# 課題 1
本文によると、文科省は英語教育をめぐる議論を活発化させるために何をすることにしましたか。
# 課題 2
本文のうち、「http://www.nikkei.com/article/DGXNASDG28049_Q4A430C1MM0000/」で始まり「広がるはずだ」と期待しているそうです…。」までの部分を一字も変えずに再掲してください。

# 本文
▽
さきほど先日の東田さんのメルマガの「YMCA」ならぬ「USTR」の歌詞を、「YMCA」のyoutubeを聞きながら見ていたのですが、おかげでいま頭の中でずっと「フロマン! タフネゴシエ~ター、フロマン! ウォール街しゅーしん、フロマン!…」と替え歌が流れてしまって離れません…。こまったもんです。
えっと、気持ちを切り替えましょう。
最近、気になったニュースがこちらです。
「文科省、省内会議に英語導入「まず自分たちから」(『日経新聞 電子版』2014年4月30日付)
http://www.nikkei.com/article/DGXNASDG28049_Q4A430C1MM0000/
英語教育をめぐる議論を活発化させる目的で、文科省が省内の会議の一部を英語で行うことにしたというニュースです。省内の英語教育に関する企画立案にかかわる部門の会議の一部を英語で行うということです。
記事によると、文科省の幹部は、「職員自らが英語を活用することで、英語教育への視野が広がるはずだ」と期待しているそうです…。
このニュースを読んで、私は頭が痛くなりました。日本の教育行政をつかさどる中央官庁が、日本人だけなのにたどたどしい英語を使って、日本の英語教育の在り方について会議している姿は滑稽でしかないですね。
(´・ω・`)
いい大人は「英語ごっこ」なんぞしていないで、日本国民の将来にとって外国語教育がいかなる意味で必要なのか、国語教育とのバランスをどのように考えるべきなのかなどについて真剣に討議してもらいたいと思います。もちろん日本語で。
しかしアメリカ人は、日本の文科省で日本人同士が英語で会議しているのをみたらほくそ笑むでしょうね。「日本人も劣化したなあ、こんな国民には金輪際負けることはないなあ」と。
もし立場を入れ替えて、アメリカの役人たちがアメリカの教育省で自分たちだけなのにたどたどしい日本語で会議をしていたら、多くの日本人はそれを微笑ましさと憐れみを感じながら見つめ、「アメリカも劣化したよなあ」と思い、アメリカという国を軽く扱うようになるのではないでしょうか。
(´・ω・`)
文科省は、最近、ますます「教育のグローバル化」なるものに熱心です。
△
# 提供データ
▽
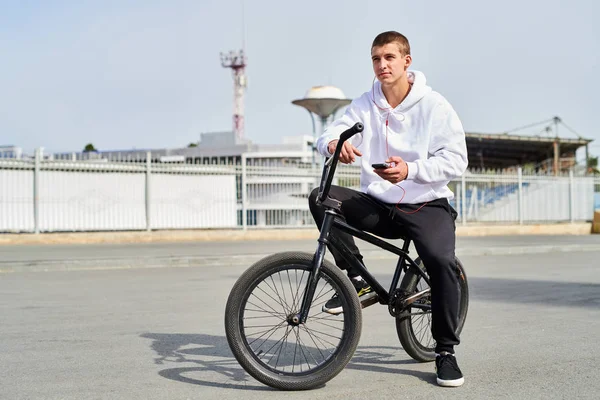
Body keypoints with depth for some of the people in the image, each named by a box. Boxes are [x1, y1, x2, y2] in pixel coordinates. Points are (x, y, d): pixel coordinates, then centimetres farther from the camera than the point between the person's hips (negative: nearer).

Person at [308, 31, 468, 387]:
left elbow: (456, 160, -12)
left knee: (441, 261, -30)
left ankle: (446, 350, -9)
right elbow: (329, 134, -3)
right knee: (322, 198, -20)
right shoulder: (365, 105, 5)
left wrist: (409, 169, -27)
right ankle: (358, 282, -9)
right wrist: (333, 144, -29)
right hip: (379, 205, 4)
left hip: (426, 205, -3)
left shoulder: (434, 105, -5)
△
# 解答 1
省内の会議の一部を英語で行うことにしました。

# 解答 2
http://www.nikkei.com/article/DGXNASDG28049_Q4A430C1MM0000/
英語教育をめぐる議論を活発化させる目的で、文科省が省内の会議の一部を英語で行うことにしたというニュースです。省内の英語教育に関する企画立案にかかわる部門の会議の一部を英語で行うということです。
記事によると、文科省の幹部は、「職員自らが英語を活用することで、英語教育への視野が広がるはずだ」と期待しているそうです…。